When women in comedy are still judged for their looks before their jokes, you know there’s a long way to go. While male comedians clog up the panels on TV and radio quizzes, the token woman is usually only there because she’s a pretty TV presenter or a giggly pop star – she’s rarely there for her wit alone, and she’s almost never there if she’s not conventionally beautiful.

In her new book Pretty Funny: Women Comedians and Body Politics, Linda Mizejewski – professor of Women’s, Gender and Sexuality Studies at the Ohio State University in Columbus – rips apart the notion that there are no funny women, and pours scorn on the idea that funny women should be judged only by their appearance.

Pretty Funny is very accessible for the non-academic reader, and is an enjoyable stomp through the sexist battlefield of the comedy circuit. With chapters focussing specifically on five of the finest acts currently working in the States (Kathy Griffin, Tina Fey, Wanda Sykes, Ellen De Generes and Margaret Cho), Mizejewski also includes  fantastic chapter setting the scene and placing all of this in context. Because of course those five comedians don’t stand in isolation – they follow in a long tradition of funny women that includes too many people to name, but would include Lucille Ball, Joan Rivers, Fanny Brice and Carol Burnett.
══════
**Required tasks**
A – Do these statements agree with the review of Pretty Funny? (i) Linda Mizejewski is a professor at the Ohio State University in Columbus. (ii) The book is written mainly for academic readers. (iii) Male comedians dominate the panels on TV and radio quizzes. For each, answer yes or no and quote the deciding words.
B – Can you carry on the review of Pretty Funny from its last sentence?
══════
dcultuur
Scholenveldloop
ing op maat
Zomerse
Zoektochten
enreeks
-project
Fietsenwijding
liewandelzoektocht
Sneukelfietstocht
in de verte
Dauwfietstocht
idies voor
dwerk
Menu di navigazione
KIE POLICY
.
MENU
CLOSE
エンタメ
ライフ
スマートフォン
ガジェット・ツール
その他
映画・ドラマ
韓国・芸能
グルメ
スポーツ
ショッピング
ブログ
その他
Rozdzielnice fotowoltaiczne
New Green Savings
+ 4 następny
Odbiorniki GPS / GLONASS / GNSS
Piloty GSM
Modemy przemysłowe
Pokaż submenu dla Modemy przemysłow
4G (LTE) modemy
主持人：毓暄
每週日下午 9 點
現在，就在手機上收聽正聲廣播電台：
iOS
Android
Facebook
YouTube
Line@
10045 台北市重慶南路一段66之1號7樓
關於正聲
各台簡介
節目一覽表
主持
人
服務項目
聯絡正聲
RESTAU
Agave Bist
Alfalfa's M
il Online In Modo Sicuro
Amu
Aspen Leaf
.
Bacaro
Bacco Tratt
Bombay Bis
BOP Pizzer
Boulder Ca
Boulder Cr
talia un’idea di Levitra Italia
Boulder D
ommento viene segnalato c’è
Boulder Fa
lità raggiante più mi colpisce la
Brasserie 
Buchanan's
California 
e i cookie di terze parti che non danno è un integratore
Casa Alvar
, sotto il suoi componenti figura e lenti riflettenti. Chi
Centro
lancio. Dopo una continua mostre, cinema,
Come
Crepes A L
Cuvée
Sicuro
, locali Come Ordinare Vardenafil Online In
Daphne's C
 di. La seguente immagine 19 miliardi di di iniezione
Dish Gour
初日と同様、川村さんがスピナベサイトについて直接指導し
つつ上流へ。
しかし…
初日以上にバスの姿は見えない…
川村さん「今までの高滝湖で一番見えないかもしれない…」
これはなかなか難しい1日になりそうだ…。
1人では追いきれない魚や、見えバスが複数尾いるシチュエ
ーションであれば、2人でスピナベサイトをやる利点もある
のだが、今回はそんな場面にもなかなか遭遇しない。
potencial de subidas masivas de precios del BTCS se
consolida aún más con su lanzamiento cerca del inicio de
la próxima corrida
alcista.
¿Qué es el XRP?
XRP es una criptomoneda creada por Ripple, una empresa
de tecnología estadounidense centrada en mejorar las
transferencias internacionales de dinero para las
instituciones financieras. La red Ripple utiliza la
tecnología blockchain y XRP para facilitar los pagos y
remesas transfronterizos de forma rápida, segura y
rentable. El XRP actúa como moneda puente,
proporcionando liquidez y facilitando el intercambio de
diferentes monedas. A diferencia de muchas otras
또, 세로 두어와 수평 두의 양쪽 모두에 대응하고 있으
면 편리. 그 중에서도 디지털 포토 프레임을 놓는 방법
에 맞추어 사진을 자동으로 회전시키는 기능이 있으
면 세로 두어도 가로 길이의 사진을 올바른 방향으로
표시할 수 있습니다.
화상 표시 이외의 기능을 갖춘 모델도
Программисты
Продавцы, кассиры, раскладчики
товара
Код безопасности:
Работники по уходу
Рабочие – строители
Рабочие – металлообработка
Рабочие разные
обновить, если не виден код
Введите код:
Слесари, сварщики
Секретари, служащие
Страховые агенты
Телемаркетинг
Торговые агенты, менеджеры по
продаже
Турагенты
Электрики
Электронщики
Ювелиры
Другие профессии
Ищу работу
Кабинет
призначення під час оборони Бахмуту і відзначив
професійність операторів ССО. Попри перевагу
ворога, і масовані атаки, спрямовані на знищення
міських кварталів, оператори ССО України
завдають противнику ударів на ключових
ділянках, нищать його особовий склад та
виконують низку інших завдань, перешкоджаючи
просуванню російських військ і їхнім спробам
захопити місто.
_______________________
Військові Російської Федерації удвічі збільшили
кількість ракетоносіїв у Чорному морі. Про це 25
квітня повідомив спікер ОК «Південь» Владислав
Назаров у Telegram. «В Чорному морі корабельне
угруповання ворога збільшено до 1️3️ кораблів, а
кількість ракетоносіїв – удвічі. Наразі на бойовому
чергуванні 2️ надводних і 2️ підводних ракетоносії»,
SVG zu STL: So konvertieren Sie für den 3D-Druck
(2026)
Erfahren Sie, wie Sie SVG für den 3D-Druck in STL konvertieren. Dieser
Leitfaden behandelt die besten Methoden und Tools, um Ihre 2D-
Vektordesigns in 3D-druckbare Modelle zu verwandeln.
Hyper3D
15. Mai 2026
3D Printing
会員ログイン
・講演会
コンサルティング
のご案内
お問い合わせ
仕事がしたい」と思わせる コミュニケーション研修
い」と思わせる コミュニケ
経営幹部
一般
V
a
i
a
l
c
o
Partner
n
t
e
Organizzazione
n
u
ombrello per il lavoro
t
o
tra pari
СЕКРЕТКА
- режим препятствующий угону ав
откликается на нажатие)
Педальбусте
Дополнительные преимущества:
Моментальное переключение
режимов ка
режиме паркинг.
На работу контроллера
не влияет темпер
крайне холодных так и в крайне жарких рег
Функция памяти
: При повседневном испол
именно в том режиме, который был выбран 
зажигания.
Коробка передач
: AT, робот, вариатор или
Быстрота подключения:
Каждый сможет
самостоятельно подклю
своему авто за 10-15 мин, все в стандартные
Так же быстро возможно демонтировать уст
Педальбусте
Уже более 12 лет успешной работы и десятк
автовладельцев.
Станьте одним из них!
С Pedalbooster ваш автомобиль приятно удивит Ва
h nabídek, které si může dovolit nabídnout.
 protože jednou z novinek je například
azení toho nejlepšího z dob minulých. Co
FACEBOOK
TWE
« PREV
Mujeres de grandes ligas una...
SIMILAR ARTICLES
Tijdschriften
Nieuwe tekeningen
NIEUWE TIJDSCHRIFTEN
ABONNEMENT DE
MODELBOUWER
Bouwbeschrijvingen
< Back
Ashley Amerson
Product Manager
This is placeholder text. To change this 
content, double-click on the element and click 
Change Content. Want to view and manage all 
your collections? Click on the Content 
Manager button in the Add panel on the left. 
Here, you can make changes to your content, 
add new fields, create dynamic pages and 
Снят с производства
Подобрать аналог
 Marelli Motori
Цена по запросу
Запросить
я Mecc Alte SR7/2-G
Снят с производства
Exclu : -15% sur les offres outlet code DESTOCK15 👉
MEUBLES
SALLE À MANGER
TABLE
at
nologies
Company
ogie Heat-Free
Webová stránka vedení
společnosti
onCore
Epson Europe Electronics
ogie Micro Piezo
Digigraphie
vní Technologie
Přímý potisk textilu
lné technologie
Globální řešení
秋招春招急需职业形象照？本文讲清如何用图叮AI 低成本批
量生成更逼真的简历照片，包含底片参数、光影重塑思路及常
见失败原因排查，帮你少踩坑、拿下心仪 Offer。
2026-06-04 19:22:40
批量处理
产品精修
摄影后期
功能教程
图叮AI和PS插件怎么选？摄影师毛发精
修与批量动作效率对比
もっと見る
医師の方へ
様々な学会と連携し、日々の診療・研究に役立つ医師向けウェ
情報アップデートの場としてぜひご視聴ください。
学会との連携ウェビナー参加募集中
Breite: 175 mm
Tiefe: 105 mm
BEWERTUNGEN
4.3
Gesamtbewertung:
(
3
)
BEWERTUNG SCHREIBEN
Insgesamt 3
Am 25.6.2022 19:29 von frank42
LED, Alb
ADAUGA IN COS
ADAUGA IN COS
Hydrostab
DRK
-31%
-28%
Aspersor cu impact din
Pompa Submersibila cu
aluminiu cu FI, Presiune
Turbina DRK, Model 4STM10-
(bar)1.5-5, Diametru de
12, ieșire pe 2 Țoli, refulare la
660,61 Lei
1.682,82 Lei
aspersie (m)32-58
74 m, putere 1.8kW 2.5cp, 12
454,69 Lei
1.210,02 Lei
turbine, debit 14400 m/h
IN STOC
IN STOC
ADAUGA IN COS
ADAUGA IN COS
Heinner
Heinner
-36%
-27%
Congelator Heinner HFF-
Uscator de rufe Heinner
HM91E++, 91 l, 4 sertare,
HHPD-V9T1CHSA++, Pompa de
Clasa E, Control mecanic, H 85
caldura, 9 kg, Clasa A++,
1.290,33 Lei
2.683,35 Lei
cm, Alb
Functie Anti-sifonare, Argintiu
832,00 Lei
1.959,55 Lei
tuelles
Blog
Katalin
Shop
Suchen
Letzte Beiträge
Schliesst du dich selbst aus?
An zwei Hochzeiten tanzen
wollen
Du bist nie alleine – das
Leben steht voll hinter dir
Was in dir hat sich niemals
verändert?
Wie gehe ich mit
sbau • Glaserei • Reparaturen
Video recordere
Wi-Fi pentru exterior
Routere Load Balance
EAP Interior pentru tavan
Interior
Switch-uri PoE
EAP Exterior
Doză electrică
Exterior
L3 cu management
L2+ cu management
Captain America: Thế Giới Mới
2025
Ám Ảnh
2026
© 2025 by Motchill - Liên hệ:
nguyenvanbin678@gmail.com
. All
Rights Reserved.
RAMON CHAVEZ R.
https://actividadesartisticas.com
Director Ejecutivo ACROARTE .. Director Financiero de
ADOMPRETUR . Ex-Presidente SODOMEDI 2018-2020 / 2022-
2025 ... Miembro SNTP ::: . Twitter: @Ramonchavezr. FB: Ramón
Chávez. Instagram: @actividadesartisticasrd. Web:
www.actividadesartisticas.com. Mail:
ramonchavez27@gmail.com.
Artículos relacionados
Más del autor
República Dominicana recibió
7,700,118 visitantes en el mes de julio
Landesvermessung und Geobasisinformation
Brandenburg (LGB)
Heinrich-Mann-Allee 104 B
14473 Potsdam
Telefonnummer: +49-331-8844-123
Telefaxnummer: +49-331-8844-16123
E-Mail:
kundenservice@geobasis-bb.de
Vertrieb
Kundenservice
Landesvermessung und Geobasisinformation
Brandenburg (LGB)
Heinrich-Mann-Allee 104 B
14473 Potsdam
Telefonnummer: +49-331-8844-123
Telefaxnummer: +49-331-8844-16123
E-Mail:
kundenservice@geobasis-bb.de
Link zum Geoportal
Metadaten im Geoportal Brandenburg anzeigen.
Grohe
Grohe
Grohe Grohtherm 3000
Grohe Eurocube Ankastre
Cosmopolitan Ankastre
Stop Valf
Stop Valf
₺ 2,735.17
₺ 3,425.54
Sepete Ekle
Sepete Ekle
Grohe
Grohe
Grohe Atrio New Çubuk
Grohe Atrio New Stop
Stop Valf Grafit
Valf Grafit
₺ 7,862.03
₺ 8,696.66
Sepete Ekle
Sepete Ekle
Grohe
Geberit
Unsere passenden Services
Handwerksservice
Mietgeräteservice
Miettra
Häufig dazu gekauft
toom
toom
══════
**Expected responses**
A –
(i) Yes: "professor of Women’s, Gender and Sexuality Studies at the Ohio State University in Columbus"
(ii) No: "Pretty Funny is very accessible for the non-academic reader"
(iii) Yes: "male comedians clog up the panels on TV and radio quizzes"

B –
All of these five women are producing excitingly feminist comedy in a world that traditionally sees feminists as ugly man-hating hags with no sense of humour. And they’re coming through at a time when there’s a surge in opportunities for women who not only perform comedy to some man’s script and direction, but now invariably also write, produce and direct the comedy – meaning they’re in full control. By deliberately including lesbian and black comedians in her five profiles, Mizejewski is also drawing a firm line under the fact that what is assumed to be ‘pretty’ is a long way from the Disney princess definition of the word.

Pretty Funny is a really engaging, fun and enlivening book. It’ll make you see your favourite comedians in a different way, and will also widen out the vision with which you look at the world of pop culture in general. We’re living in an age when women are finally starting to be taken more seriously – and in what better industry to show how serious women are that in comedy? Exactly.